(Saved entries)

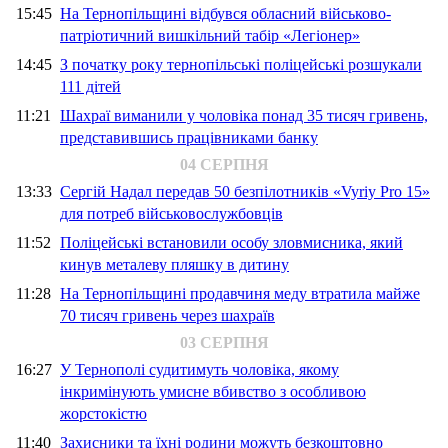
15:45
На Тернопільщині відбувся обласний військово-
патріотичний вишкільний табір «Легіонер»
14:45
З початку року тернопільські поліцейські розшукали
111 дітей
11:21
Шахраї виманили у чоловіка понад 35 тисяч гривень,
представившись працівниками банку
04 СЕРПНЯ
13:33
Сергій Надал передав 50 безпілотників «Vyriy Pro 15»
для потреб військовослужбовців
11:52
Поліцейські встановили особу зловмисника, який
кинув металеву пляшку в дитину
11:28
На Тернопільщині продавчиня меду втратила майже
70 тисяч гривень через шахраїв
03 СЕРПНЯ
16:27
У Тернополі судитимуть чоловіка, якому
інкримінують умисне вбивство з особливою
жорстокістю
11:40
Захисники та їхні родини можуть безкоштовно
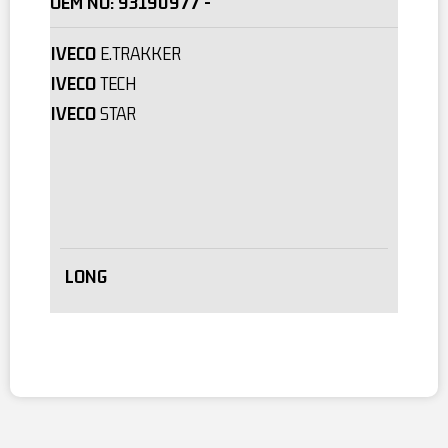
OEM NO:
93190977 -
IVECO
E.TRAKKER
IVECO
TECH
IVECO
STAR
LONG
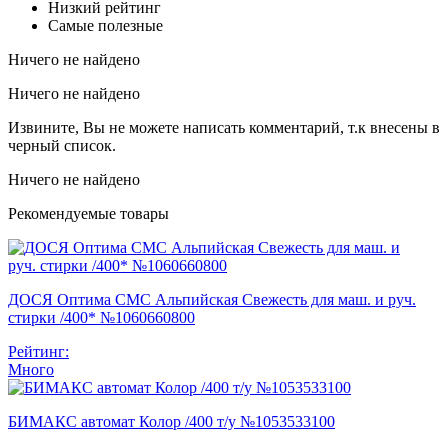
Низкий рейтинг
Самые полезные
Ничего не найдено
Ничего не найдено
Извините, Вы не можете написать комментарий, т.к внесены в
черный список.
Ничего не найдено
Рекомендуемые товары
ДОСЯ Оптима СМС Альпийская Свежесть для маш. и руч.
стирки /400* №1060660800
Рейтинг:
Много
БИМАКС автомат Колор /400 т/у №1053533100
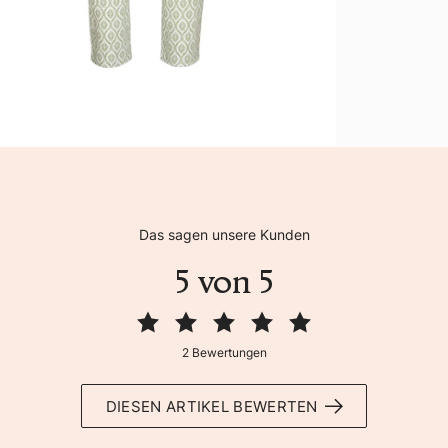
Das sagen unsere Kunden
5 von 5
2 Bewertungen
DIESEN ARTIKEL BEWERTEN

* _YOUR OBJECTIVE_: A word-for-word transcript of the entries above is needed, with pictures removed.

* _EXERCISE RESPONSE_:
15:45
На Тернопільщині відбувся обласний військово-
патріотичний вишкільний табір «Легіонер»
14:45
З початку року тернопільські поліцейські розшукали
111 дітей
11:21
Шахраї виманили у чоловіка понад 35 тисяч гривень,
представившись працівниками банку
04 СЕРПНЯ
13:33
Сергій Надал передав 50 безпілотників «Vyriy Pro 15»
для потреб військовослужбовців
11:52
Поліцейські встановили особу зловмисника, який
кинув металеву пляшку в дитину
11:28
На Тернопільщині продавчиня меду втратила майже
70 тисяч гривень через шахраїв
03 СЕРПНЯ
16:27
У Тернополі судитимуть чоловіка, якому
інкримінують умисне вбивство з особливою
жорстокістю
11:40
Захисники та їхні родини можуть безкоштовно
OEM NO:
93190977 -
IVECO
E.TRAKKER
IVECO
TECH
IVECO
STAR
LONG
Низкий рейтинг
Самые полезные
Ничего не найдено
Ничего не найдено
Извините, Вы не можете написать комментарий, т.к внесены в
черный список.
Ничего не найдено
Рекомендуемые товары
ДОСЯ Оптима СМС Альпийская Свежесть для маш. и руч.
стирки /400* №1060660800
Рейтинг:
Много
БИМАКС автомат Колор /400 т/у №1053533100
Das sagen unsere Kunden
5 von 5
2 Bewertungen
DIESEN ARTIKEL BEWERTEN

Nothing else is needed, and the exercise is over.